Socio-economically developed countries permitted FETÖ’s activities on their territories in a bid to use the organization against Turkey when necessary, MİT alleged. “Thus in some European countries, the fact that asylum requests of FETÖ members are being addressed as a top priority reveals its links with said countries.”
Although the report does not provide detail, Germany, Norway, Belgium, the Netherlands and some other European countries are known to be countries where FETÖ members’ appeals for asylum have been replied positively.
Gülen’s pro-Israel stance
The MİT report also noted the difficulties in fully revealing linkages with foreign services since the nature of the bond requires secrecy.
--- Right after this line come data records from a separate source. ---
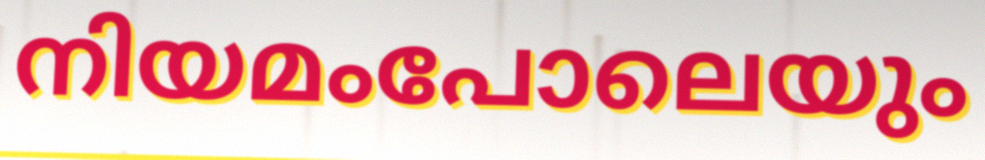
നിയമംപോലെയും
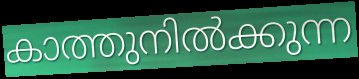
കാത്തുനിൽക്കുന്ന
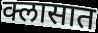
क्लासात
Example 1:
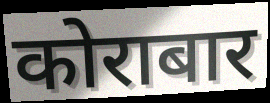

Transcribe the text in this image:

कोराबार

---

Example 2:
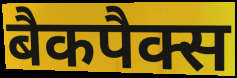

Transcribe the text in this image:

बैकपैक्स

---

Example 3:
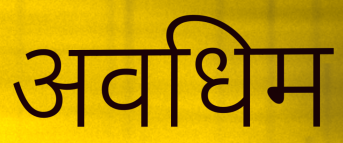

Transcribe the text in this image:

अवधिम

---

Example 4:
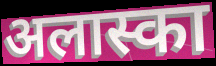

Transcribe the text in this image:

अलास्का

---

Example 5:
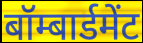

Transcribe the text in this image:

बॉम्बार्डमेंट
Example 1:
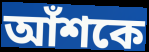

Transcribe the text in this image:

আঁশকে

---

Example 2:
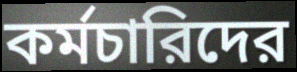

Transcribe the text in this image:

কর্মচারিদের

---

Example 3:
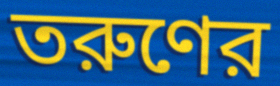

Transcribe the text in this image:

তরুণের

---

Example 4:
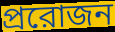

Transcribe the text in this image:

প্ররোজন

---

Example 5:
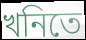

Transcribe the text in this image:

খনিতে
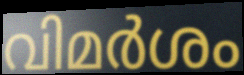
വിമർശം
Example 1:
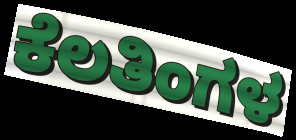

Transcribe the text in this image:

ಕೆಲತಿಂಗಳ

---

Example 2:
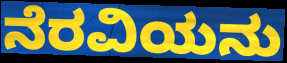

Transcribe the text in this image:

ನೆರವಿಯನು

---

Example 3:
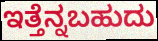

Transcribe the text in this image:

ಇತ್ತೆನ್ನಬಹುದು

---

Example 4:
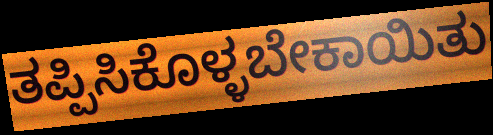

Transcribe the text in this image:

ತಪ್ಪಿಸಿಕೊಳ್ಳಬೇಕಾಯಿತು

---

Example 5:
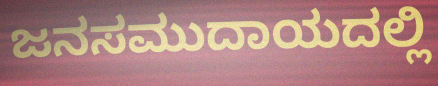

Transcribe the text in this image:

ಜನಸಮುದಾಯದಲ್ಲಿ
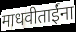
माधवीताईंना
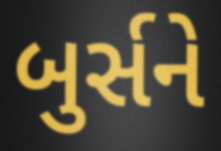
બુર્સને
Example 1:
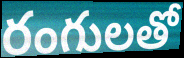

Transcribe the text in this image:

రంగులతో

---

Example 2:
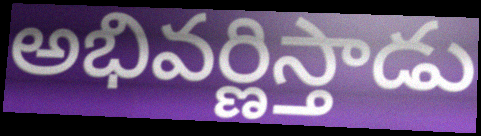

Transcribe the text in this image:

అభివర్ణిస్తాడు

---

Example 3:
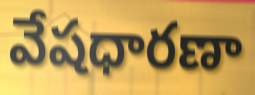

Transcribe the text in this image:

వేషధారణా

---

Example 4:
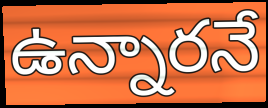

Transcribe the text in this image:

ఉన్నారనే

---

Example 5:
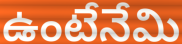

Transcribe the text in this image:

ఉంటేనేమి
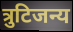
त्रुटिजन्य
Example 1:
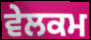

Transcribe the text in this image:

ਵੇਲਕਮ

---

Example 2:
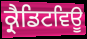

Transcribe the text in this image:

ਕ੍ਰੈਡਿਟਵਿਊ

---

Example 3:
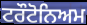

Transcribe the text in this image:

ਟਰੌਟੋਨਿਅਮ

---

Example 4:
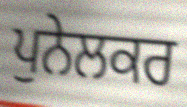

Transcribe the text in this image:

ਪੁਨੇਲਕਰ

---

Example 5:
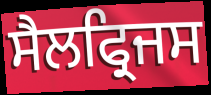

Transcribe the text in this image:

ਸੈਲਫ੍ਰਿਜਸ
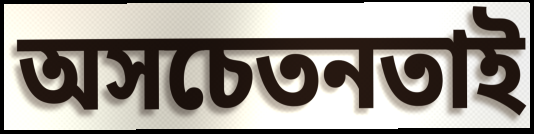
অসচেতনতাই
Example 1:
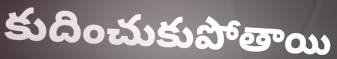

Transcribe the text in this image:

కుదించుకుపోతాయి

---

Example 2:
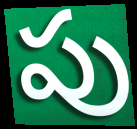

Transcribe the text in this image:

పు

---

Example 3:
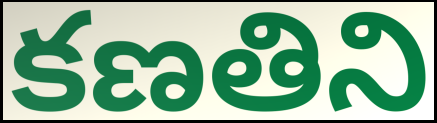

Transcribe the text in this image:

కణతిని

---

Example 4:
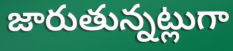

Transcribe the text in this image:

జారుతున్నట్లుగా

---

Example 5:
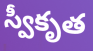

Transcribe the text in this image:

As such, such linkages can only be inferred from an analysis of past events.
The report cited a number of incidents in which FETÖ members and FETÖ-linked institutions and persons adopted stances that would “serve foreign powers and countries,” such as during the Mavi Marmara incident of 2010 in which Fethullah Gülen slammed Turkish authorities instead of criticizing Israel for killing 10 unarmed Turkish citizens.
Other incidents in which FETÖ was active in favor or foreign intelligence services’ interests include the leaking of peace talks between MİT and some members of the outlawed Kurdistan Workers’ Party (PKK) in Oslo, the stopping of MİT trucks carrying aid to what the government claimed to be Syrian Turkmen groups, placing bugs in the working office and residence of the prime minister, killing 34 smugglers mistaken for PKK militants in 2011, calling MİT chief Hakan Fidan to provide testimony, launching a corruption case on government figures in late 2013 and, finally, staging a coup attempt in July 2016.
Fuller effect on Gülen
The MİT report also refers to open sources that explicitly note that Gülen’s appeal to obtain a residence permit from the United States was made possible after former CIA officials Graham Fuller and George Fides provided references to the self-exiled Islamic scholar.
Fuller’s expression of gratitude to Gülen in his book “The Future of Political Islam” and his display of appreciation to Gülen and his organization in his book “The New Republic of Turkey” are also cited as evidence of the link between Gülenists and U.S. intelligence.
The report also suggests that many former FETÖ members who worked in key security institutions of the state contacted multiple foreign services after their dismissal from their positions.
FETÖ increases cooperation with spy agencies
Recalling that FETÖ has been losing its capacity and ability to conduct operations inside Turkey after a massive crackdown following the July 2016 coup attempt, MİT stressed that the group was now focusing on activities abroad.
“It’s been assessed that the importance attached to this organization by Turkey’s rival countries for their anti-Turkey activities has been increased following the July 2016 coup attempt. This relationship based on mutual interest will further push FETÖ to fall under the influence of these intelligence organizations,” read the report.